Your objective: Transcribe every one of the rows below, altering no character.

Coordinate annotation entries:

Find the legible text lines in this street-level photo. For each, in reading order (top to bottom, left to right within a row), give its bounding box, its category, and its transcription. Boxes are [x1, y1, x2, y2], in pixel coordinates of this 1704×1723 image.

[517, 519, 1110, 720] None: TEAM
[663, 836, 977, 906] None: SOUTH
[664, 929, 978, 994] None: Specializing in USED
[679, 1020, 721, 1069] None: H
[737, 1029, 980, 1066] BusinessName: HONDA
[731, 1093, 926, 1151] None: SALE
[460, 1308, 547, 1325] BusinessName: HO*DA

The solution:
Find the legible text lines in this street-level photo. For each, in reading order (top to bottom, left to right within a row), give its bounding box, its category, and its transcription. Boxes are [x1, y1, x2, y2], in pixel coordinates of this 1704×1723 image.

[517, 519, 1110, 720] None: TEAM
[663, 836, 977, 906] None: SOUTH
[664, 929, 978, 994] None: Specializing in USED
[679, 1020, 721, 1069] None: H
[737, 1029, 980, 1066] BusinessName: HONDA
[731, 1093, 926, 1151] None: SALE
[460, 1308, 547, 1325] BusinessName: HO*DA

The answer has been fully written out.